| Work to complete |
Keep only the lines that hold the string "rule", filtering out the rest of the entries below.

| Task material |
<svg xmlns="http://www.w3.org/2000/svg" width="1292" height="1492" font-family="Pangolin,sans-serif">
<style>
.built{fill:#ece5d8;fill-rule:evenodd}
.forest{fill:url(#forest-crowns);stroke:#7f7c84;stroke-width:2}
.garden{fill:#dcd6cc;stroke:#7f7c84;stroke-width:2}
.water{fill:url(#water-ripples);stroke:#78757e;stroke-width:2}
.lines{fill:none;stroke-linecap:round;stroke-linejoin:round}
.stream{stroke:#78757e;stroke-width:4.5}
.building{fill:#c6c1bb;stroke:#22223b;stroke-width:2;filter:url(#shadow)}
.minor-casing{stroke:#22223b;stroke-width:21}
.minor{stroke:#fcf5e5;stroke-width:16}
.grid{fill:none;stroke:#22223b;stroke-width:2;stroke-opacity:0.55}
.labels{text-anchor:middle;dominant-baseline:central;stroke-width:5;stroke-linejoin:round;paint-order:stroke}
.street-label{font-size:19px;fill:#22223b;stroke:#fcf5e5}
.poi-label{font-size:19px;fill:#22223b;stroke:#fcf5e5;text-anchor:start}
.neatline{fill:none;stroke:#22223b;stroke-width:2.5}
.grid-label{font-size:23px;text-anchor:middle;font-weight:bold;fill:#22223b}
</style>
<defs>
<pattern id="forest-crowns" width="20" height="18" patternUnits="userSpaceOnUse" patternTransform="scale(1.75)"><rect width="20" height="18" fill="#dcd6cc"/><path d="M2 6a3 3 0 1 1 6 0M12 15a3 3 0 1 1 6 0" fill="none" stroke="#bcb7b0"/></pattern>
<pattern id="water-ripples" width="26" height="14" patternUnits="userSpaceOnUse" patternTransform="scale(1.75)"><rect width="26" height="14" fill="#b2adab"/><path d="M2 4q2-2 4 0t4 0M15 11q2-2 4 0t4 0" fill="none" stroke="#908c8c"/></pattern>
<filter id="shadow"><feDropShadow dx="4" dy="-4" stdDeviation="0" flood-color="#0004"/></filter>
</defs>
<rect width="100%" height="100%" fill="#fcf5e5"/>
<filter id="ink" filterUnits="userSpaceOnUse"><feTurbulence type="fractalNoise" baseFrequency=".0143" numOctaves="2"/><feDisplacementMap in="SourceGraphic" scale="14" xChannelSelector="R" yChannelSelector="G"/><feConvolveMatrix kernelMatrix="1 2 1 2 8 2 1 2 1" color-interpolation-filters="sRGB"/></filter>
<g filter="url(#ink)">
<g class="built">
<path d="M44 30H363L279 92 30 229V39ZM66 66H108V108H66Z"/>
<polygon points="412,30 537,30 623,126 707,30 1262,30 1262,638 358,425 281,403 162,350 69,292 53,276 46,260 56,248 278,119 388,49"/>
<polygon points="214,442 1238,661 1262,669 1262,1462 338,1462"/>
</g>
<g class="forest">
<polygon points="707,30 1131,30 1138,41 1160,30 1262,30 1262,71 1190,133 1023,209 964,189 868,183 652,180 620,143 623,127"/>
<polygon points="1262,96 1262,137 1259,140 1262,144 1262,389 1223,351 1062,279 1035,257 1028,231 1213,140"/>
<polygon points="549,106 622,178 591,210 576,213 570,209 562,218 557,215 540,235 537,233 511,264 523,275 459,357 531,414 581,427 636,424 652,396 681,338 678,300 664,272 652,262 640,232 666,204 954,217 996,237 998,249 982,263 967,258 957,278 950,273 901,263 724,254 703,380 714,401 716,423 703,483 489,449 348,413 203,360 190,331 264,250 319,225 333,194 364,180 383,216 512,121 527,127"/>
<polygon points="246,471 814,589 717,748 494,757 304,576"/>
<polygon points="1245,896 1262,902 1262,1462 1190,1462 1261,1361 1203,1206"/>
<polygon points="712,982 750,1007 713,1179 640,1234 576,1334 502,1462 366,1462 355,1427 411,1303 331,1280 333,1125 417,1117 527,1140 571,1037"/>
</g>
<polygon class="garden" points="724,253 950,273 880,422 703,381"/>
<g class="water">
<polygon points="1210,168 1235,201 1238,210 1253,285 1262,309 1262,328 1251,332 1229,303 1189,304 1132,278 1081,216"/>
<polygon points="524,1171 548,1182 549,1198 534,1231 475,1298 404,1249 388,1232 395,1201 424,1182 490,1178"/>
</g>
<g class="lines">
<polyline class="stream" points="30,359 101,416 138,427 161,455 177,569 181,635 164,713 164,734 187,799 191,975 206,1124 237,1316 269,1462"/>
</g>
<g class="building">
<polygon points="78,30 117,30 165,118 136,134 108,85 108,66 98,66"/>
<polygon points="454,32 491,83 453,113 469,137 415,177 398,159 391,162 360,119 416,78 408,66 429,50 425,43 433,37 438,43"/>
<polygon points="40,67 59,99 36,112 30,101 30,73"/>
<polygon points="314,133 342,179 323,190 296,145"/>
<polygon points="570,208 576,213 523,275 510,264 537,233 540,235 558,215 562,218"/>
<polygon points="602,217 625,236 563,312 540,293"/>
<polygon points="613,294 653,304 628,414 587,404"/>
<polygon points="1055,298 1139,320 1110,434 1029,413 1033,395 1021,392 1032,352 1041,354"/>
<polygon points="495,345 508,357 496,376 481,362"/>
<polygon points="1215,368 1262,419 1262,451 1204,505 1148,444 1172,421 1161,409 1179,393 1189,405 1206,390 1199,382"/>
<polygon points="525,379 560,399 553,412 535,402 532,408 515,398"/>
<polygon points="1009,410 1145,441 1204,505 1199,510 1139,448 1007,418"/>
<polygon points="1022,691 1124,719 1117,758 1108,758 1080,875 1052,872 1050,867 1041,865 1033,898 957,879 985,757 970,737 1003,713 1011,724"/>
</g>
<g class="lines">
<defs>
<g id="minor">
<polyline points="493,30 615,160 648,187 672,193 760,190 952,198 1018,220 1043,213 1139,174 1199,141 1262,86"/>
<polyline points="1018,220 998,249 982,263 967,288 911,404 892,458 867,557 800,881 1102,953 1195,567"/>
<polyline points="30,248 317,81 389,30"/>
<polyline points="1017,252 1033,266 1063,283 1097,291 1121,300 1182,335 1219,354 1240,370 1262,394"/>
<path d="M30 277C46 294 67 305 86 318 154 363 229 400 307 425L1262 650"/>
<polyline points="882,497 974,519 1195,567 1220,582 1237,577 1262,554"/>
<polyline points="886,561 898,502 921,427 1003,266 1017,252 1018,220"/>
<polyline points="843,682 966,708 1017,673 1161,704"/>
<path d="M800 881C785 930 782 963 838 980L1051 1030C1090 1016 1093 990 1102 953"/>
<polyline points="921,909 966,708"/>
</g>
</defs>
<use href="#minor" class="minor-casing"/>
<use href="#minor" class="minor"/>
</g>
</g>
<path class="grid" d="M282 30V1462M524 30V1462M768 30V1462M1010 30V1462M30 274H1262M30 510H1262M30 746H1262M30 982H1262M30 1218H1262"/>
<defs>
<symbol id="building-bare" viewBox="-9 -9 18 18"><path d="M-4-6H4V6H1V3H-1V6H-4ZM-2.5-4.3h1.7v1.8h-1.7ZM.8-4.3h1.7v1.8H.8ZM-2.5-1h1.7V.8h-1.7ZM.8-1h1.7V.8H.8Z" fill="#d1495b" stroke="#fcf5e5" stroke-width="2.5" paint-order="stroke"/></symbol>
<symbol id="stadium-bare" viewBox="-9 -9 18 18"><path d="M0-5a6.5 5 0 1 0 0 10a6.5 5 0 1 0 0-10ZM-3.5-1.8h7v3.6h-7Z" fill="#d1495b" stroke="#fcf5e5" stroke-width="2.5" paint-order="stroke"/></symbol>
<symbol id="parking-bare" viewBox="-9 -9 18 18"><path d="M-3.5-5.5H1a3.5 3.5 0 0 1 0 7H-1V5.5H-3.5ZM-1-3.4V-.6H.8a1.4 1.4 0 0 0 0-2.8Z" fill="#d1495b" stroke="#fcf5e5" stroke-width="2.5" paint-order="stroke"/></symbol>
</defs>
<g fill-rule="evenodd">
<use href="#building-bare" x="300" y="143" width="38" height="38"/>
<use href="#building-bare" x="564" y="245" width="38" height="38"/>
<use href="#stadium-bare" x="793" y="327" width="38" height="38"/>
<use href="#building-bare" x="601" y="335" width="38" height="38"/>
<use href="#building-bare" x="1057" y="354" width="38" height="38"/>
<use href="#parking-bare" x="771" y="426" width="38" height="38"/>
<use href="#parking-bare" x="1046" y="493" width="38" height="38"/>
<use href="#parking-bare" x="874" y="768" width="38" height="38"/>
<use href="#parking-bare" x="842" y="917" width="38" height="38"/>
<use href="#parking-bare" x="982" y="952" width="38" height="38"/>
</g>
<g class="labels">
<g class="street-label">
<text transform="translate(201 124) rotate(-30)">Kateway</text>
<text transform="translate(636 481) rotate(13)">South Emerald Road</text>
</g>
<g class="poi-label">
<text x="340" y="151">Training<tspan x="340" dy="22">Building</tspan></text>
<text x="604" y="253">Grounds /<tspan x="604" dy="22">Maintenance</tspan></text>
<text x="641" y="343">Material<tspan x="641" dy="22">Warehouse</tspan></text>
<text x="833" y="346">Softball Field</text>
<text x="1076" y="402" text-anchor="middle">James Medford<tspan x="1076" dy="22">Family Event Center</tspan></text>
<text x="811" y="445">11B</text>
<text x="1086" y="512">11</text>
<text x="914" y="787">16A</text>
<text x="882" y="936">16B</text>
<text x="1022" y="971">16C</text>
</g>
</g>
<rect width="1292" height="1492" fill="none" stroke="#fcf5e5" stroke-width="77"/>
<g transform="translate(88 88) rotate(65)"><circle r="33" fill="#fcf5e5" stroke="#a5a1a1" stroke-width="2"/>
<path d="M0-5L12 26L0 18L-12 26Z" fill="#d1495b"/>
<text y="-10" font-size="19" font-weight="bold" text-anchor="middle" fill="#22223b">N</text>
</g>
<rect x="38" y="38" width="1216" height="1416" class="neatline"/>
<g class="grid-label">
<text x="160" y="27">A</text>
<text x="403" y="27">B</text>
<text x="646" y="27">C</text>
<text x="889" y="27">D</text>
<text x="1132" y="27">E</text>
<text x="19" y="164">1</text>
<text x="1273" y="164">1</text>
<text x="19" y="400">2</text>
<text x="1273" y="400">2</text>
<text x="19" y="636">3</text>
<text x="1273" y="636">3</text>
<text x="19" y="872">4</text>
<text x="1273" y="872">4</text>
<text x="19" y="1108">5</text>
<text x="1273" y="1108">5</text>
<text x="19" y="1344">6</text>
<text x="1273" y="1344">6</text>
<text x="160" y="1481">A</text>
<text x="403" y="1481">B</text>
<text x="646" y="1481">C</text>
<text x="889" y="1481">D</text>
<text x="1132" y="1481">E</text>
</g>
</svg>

| Reply to the task |
.built{fill:#ece5d8;fill-rule:evenodd}
<g fill-rule="evenodd">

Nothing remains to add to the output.